[Provided material]

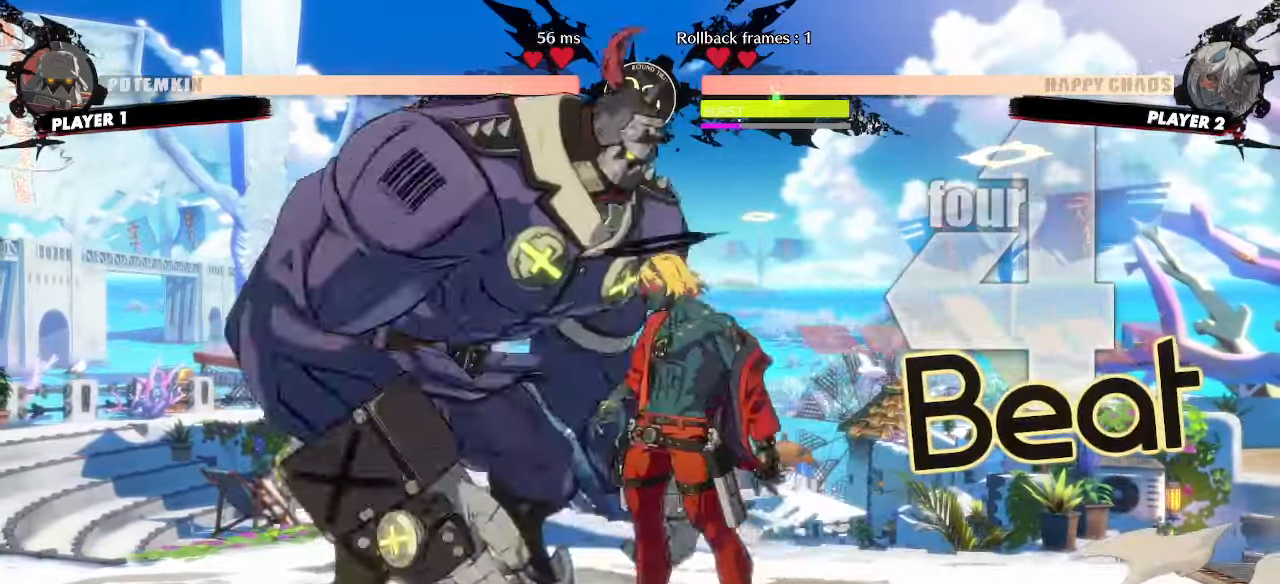
{"buttons": []}
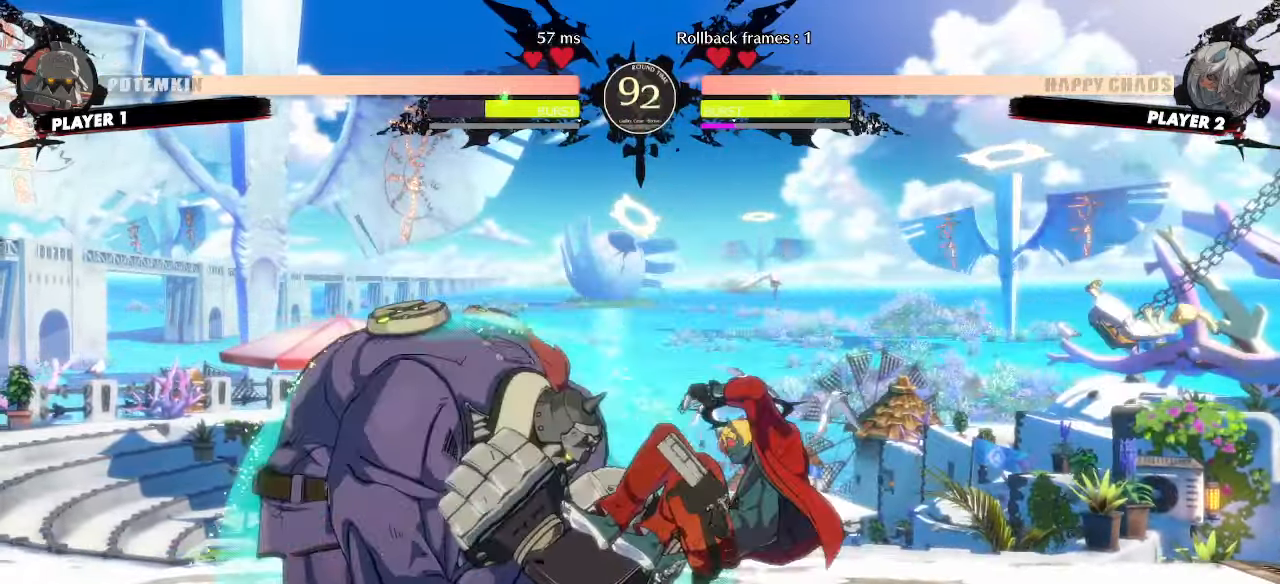
{"buttons": ["DPAD_DOWN"], "events": [[200, "DPAD_DOWN", "down"], [267, "DPAD_DOWN", "up"], [267, "DPAD_RIGHT", "down"], [333, "DPAD_DOWN", "down"], [367, "DPAD_RIGHT", "up"]]}
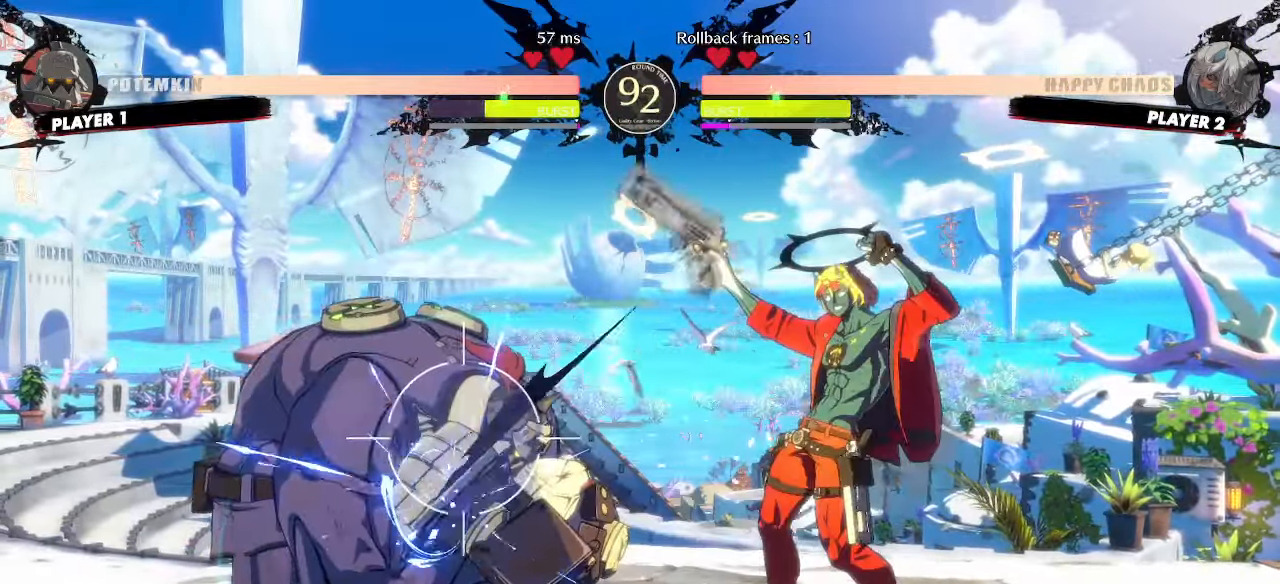
{"buttons": [], "events": [[267, "DPAD_DOWN", "up"], [300, "P", "down"], [317, "DPAD_DOWN", "down"], [350, "P", "up"], [450, "DPAD_DOWN", "up"]]}
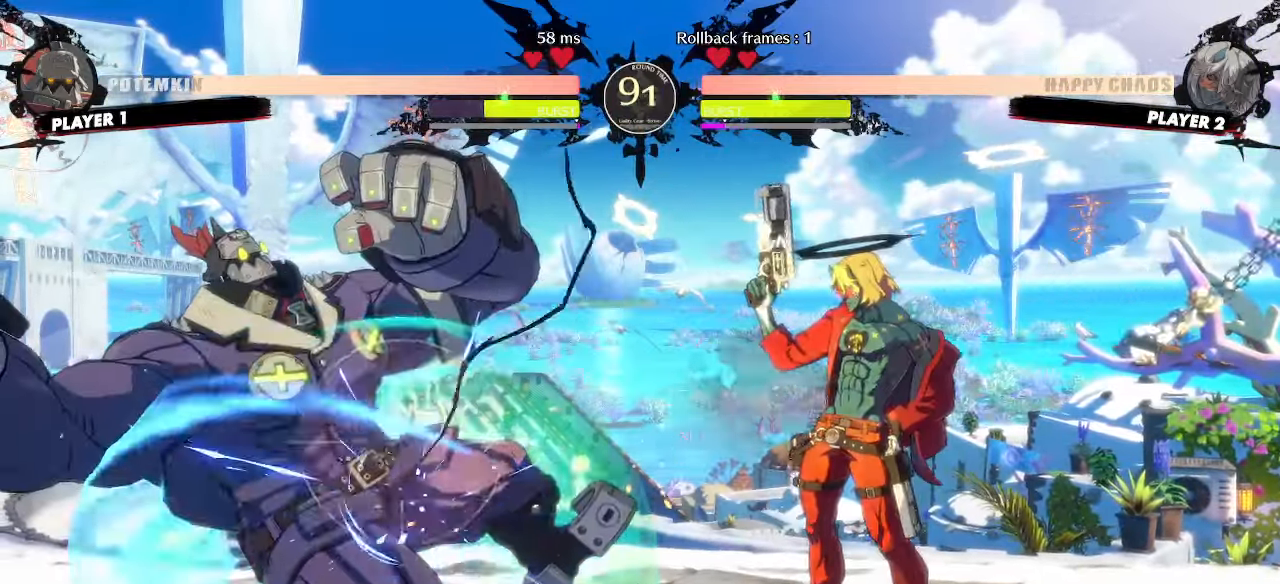
{"buttons": []}
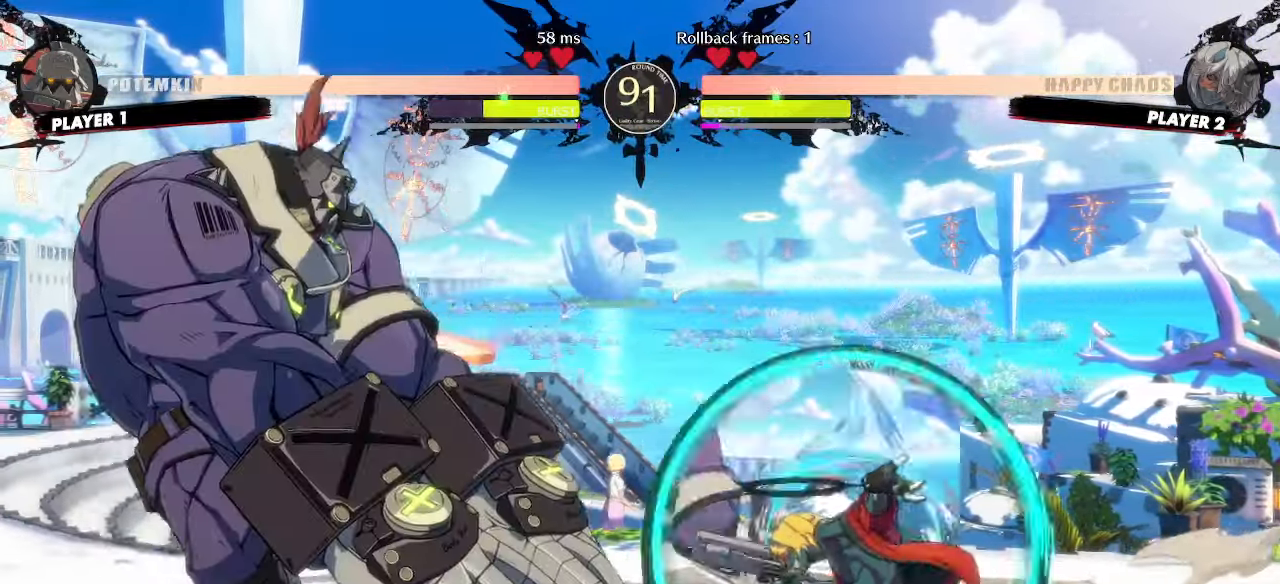
{"buttons": ["DPAD_DOWN"], "events": [[450, "DPAD_DOWN", "down"]]}
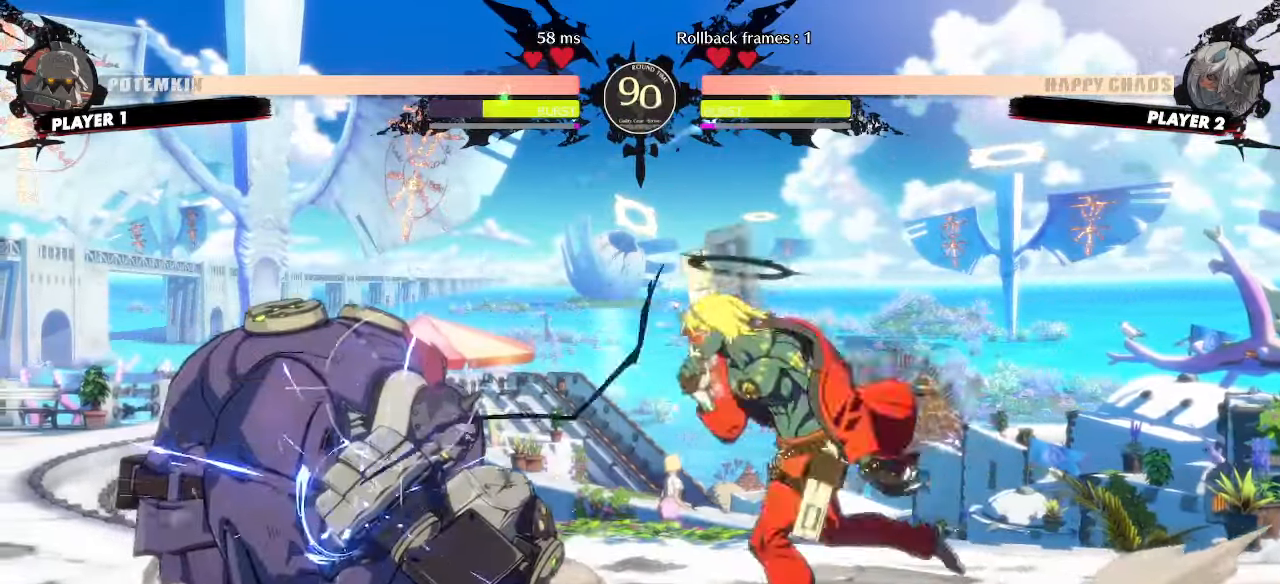
{"buttons": ["DPAD_DOWN"], "events": []}
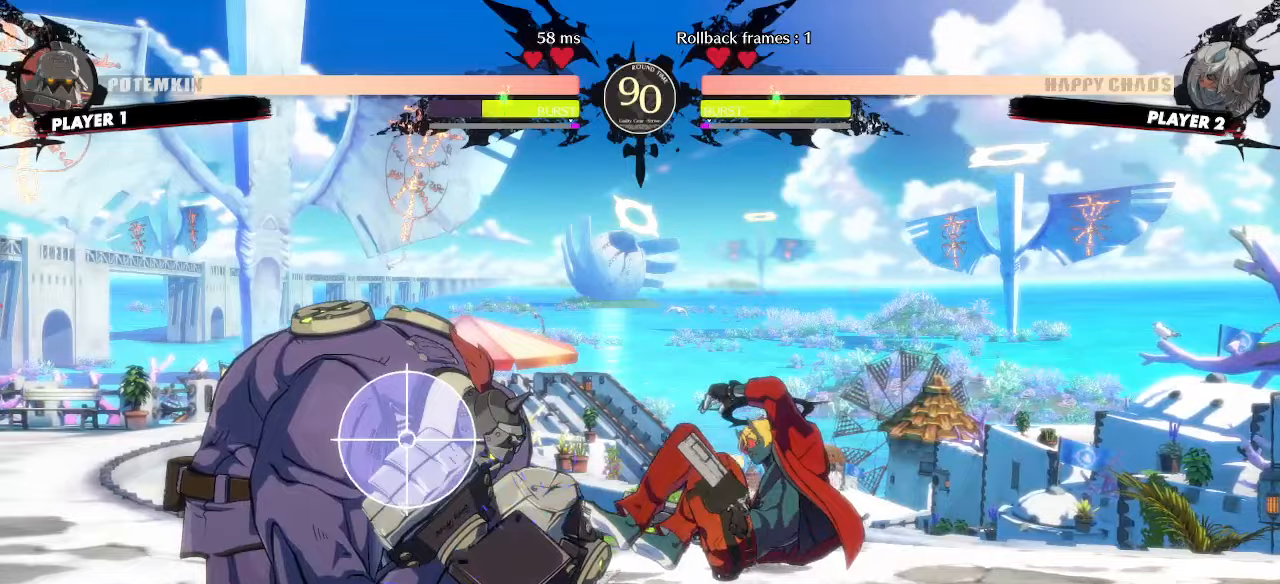
{"buttons": [], "events": [[17, "DPAD_DOWN", "up"]]}
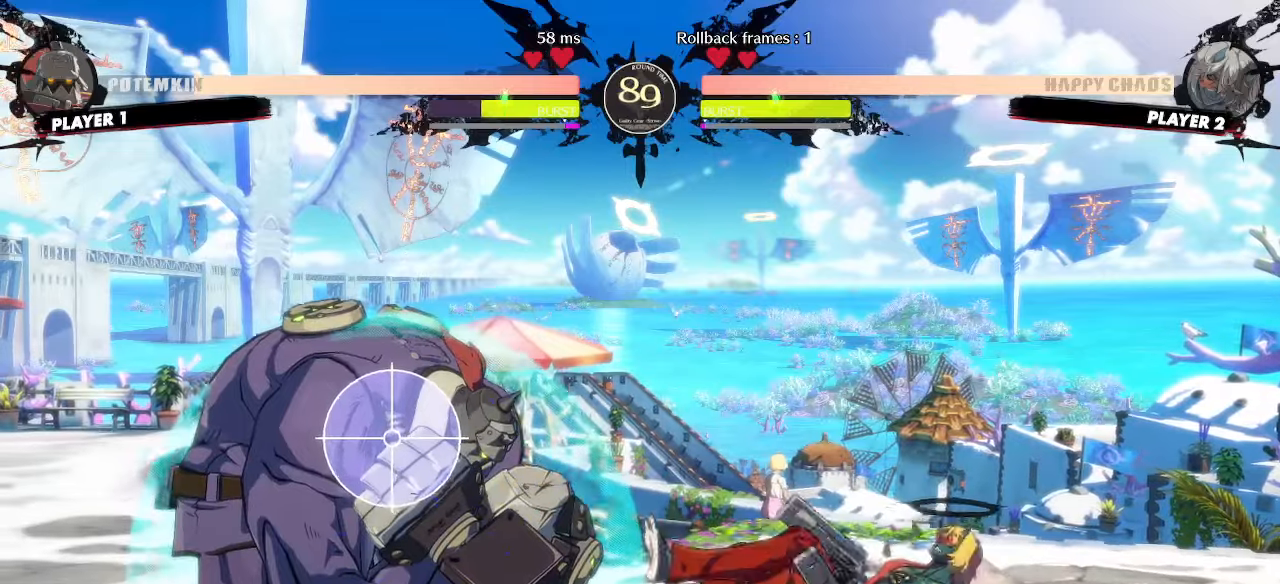
{"buttons": ["DPAD_DOWN"], "events": [[17, "DPAD_DOWN", "down"], [50, "DPAD_LEFT", "down"], [100, "DPAD_DOWN", "up"], [150, "DPAD_LEFT", "up"], [417, "DPAD_DOWN", "down"]]}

[/Provided material]

> [Exercise prompt]
Please set down every line of the data above precisely, dropping the images.

> [The answer]
{"buttons": []}
{"buttons": ["DPAD_DOWN"], "events": [[200, "DPAD_DOWN", "down"], [267, "DPAD_DOWN", "up"], [267, "DPAD_RIGHT", "down"], [333, "DPAD_DOWN", "down"], [367, "DPAD_RIGHT", "up"]]}
{"buttons": [], "events": [[267, "DPAD_DOWN", "up"], [300, "P", "down"], [317, "DPAD_DOWN", "down"], [350, "P", "up"], [450, "DPAD_DOWN", "up"]]}
{"buttons": []}
{"buttons": ["DPAD_DOWN"], "events": [[450, "DPAD_DOWN", "down"]]}
{"buttons": ["DPAD_DOWN"], "events": []}
{"buttons": [], "events": [[17, "DPAD_DOWN", "up"]]}
{"buttons": ["DPAD_DOWN"], "events": [[17, "DPAD_DOWN", "down"], [50, "DPAD_LEFT", "down"], [100, "DPAD_DOWN", "up"], [150, "DPAD_LEFT", "up"], [417, "DPAD_DOWN", "down"]]}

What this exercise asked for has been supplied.